Lab authorities described the monitoring as a precaution, and they, along with outside experts on nuclear engineering, expressed confidence that the blaze would not scatter radioactive material, as some in surrounding communities feared.
"Our facilities, our nuclear materials are all safe; they're accounted for, and they're protected," said Charles McMillan, the lab's director.
The twin-engine plane, which can take digital photographs and video as well as thermal and night images, had been sent to New York City to take air samples after the Sept. 11 terrorist attacks.
"It can look for a wide variety of chemical constituents in a plume, and the plumes can originate from fires, from explosions, from a wide variety of sources," said Kevin Roark, lab spokesman.
And in a testament to the sophisticated research done at Los Alamos, the plane was developed with technology from the lab, the desert installation that built the atomic bomb during World War II.
The pillars of smoke that can be seen from Albuquerque, 60 miles away, have people on edge.
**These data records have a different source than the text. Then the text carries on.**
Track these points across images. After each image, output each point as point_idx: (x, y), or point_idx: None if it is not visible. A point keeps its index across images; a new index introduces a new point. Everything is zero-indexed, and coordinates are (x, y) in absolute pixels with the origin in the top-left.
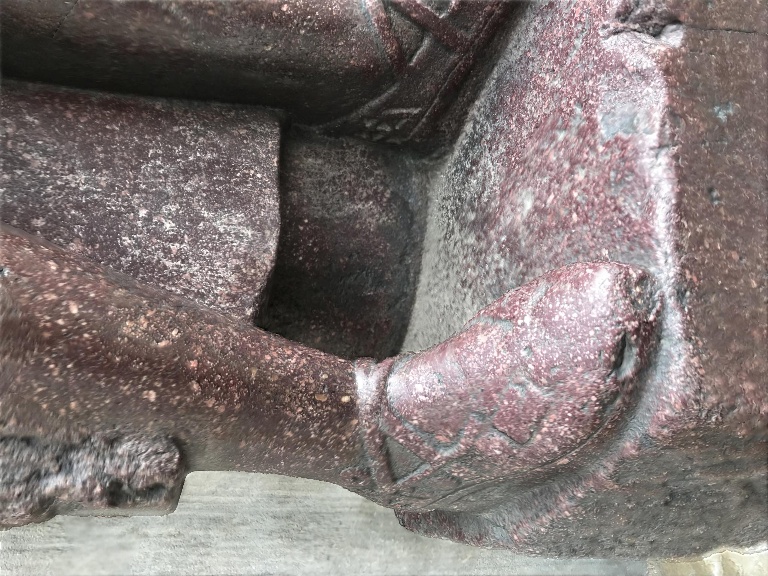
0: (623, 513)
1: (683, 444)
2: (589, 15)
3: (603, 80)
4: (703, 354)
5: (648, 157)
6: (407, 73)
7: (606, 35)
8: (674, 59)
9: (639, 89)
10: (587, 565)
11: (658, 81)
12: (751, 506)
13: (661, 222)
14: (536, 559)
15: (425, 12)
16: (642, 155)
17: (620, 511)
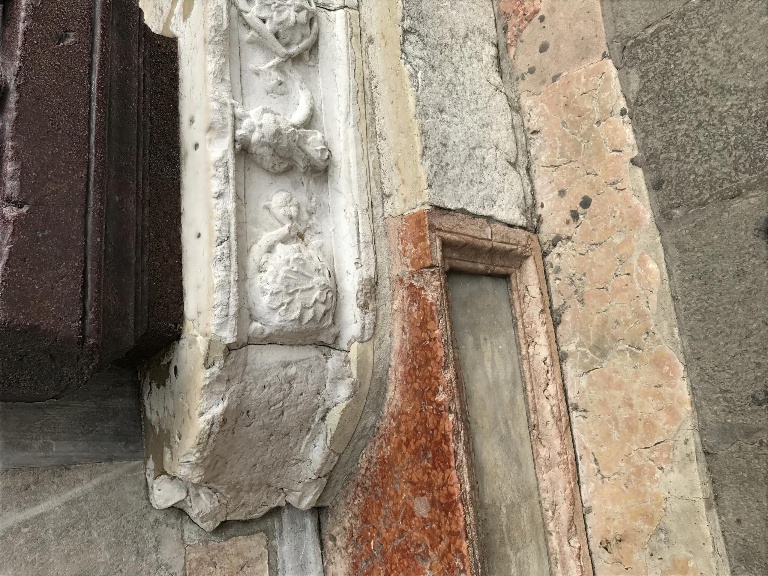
0: (6, 363)
1: (1, 333)
2: (2, 199)
3: (2, 221)
4: (4, 306)
5: (4, 248)
6: None
7: (4, 207)
8: (20, 217)
9: (8, 226)
10: (102, 435)
11: (12, 224)
12: (57, 362)
13: (0, 268)
14: (69, 430)
15: None
16: (2, 247)
17: (3, 362)
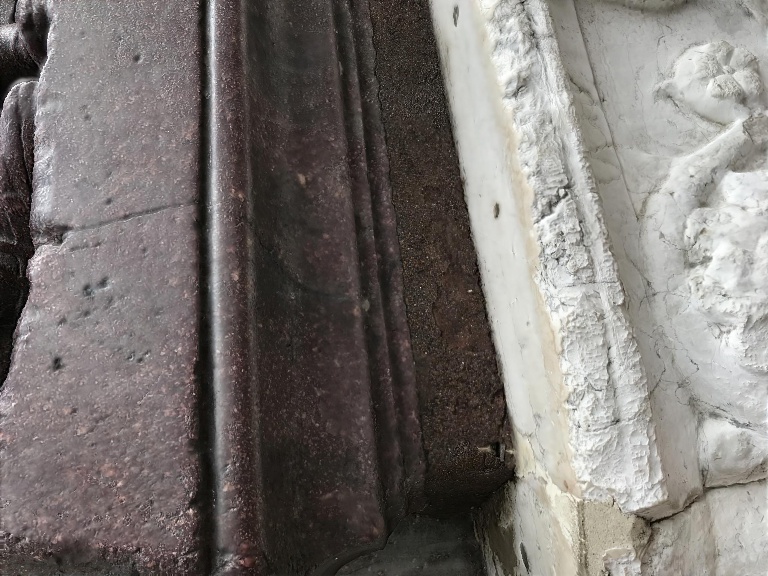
0: None
1: None
2: None
3: None
4: None
5: None
6: (22, 283)
7: None
8: (44, 265)
9: None
10: None
11: None
12: None
13: None
14: None
15: (3, 244)
16: None
17: None
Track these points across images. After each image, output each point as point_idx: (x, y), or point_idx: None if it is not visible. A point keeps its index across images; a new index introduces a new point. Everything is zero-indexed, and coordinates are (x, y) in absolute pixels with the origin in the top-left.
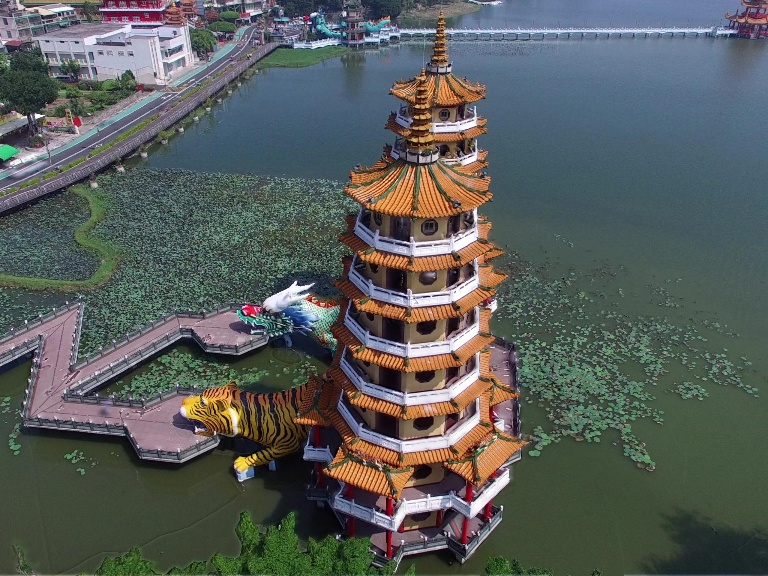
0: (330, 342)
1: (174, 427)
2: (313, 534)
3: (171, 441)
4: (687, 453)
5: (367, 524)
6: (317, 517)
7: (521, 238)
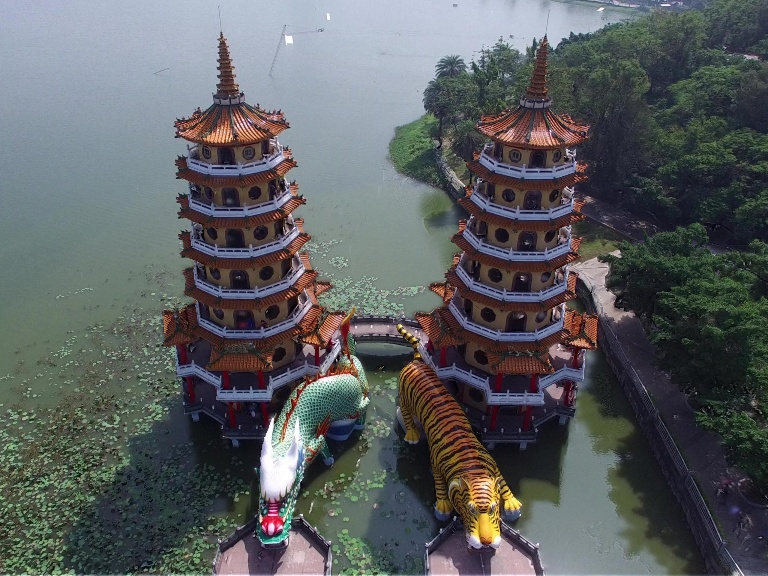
0: (320, 445)
1: None
2: (549, 453)
3: (514, 575)
4: None
5: (546, 401)
6: (529, 455)
7: (54, 321)
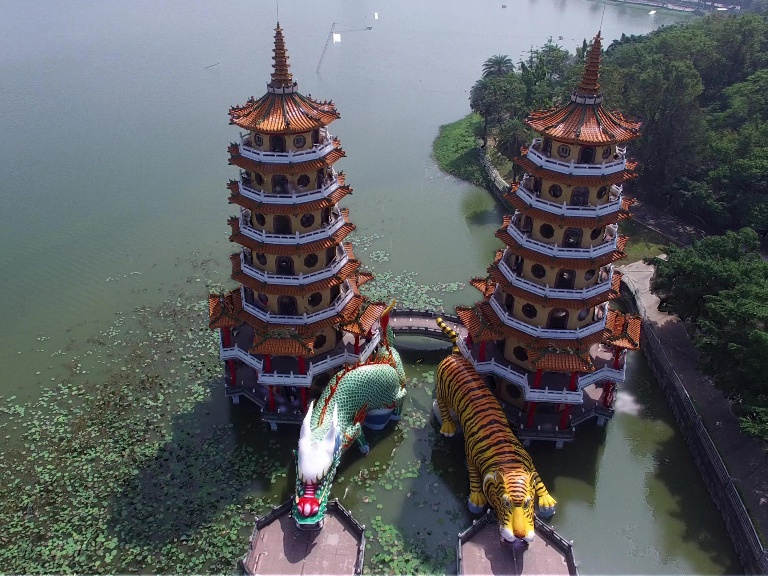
0: None
1: (524, 574)
2: (586, 453)
3: (547, 571)
4: (443, 271)
5: (585, 401)
6: (565, 454)
7: (104, 302)
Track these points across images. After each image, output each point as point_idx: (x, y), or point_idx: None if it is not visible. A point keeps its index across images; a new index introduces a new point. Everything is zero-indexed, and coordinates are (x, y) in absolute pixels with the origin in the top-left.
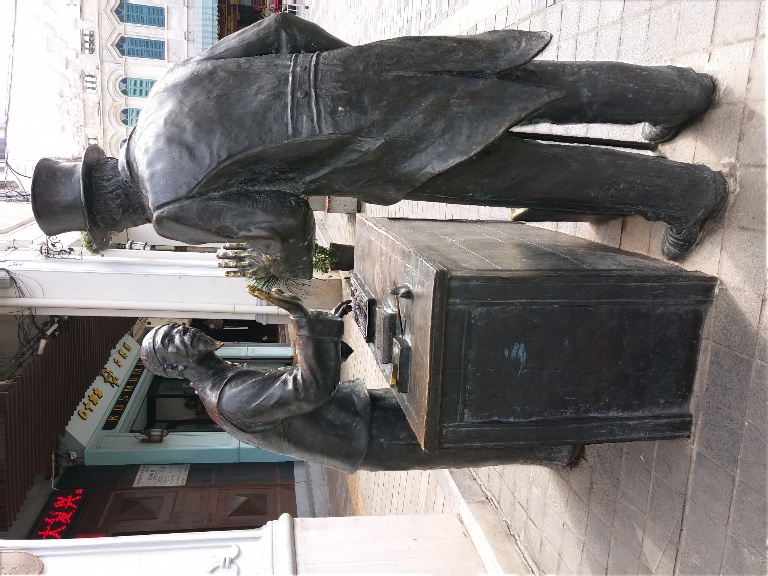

The fire also has cast a haze as far away as Kansas. But officials said they analyzed samples taken Tuesday night from some of the lab's monitors and the results showed nothing abnormal in the smoke.
Anti-nuclear groups have sounded the alarm about thousands of 55-gallon drums containing low-grade nuclear waste -- gloves, tools and other contaminated items -- about two miles from the fire.
Lab officials said the blaze was highly unlikely to reach the drums, and, in any case, the steel containers can withstand flames and will be sprayed with fire-resistant foam if necessary.
Los Alamos remained a virtual ghost town, with no residents, lab employees or shopkeepers around.
The economic impact of shutting down the town was already weighing on the minds of city officials and business owners.
"Everybody here is a small business," said Ron Selvage, owner of the Best Western Hilltop House, the only hotel that was open and filled with firefighters, helicopter pilots and journalists. "We'll be all right, but all these other businesses still have the same bills they have to pay and no money coming in."